PROBLEM TO WORK ON:
Write out the text lines from the rows below as a numbered list. Skip the blank lines and leave out the pictures.

TASK INPUT Block Start

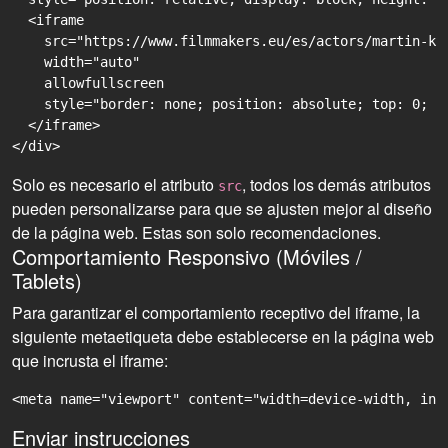
  <iframe

    src="https://www.filmmakers.eu/es/actors/martin-kr
    width="auto"

    allowfullscreen

    style="border: none; position: absolute; top: 0; r
  </iframe>

Solo es necesario el atributo
, todos los demás atributos
src
pueden personalizarse para que se ajusten mejor al diseño
de la página web. Estas son solo recomendaciones.
Comportamiento Responsivo (Móviles /
Tablets)
Para garantizar el comportamiento receptivo del iframe, la
siguiente metaetiqueta debe establecerse en la página web
que incrusta el iframe:
<meta name="viewport" content="width=device-width, ini
Enviar instrucciones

TASK INPUT Block End

TASK RESULT:
1.   <iframe
2.     src="https://www.filmmakers.eu/es/actors/martin-kr
3.     width="auto"
4.     allowfullscreen
5.     style="border: none; position: absolute; top: 0; r
6.   </iframe>
7. Solo es necesario el atributo
8. , todos los demás atributos
9. src
10. pueden personalizarse para que se ajusten mejor al diseño
11. de la página web. Estas son solo recomendaciones.
12. Comportamiento Responsivo (Móviles /
13. Tablets)
14. Para garantizar el comportamiento receptivo del iframe, la
15. siguiente metaetiqueta debe establecerse en la página web
16. que incrusta el iframe:
17. <meta name="viewport" content="width=device-width, ini
18. Enviar instrucciones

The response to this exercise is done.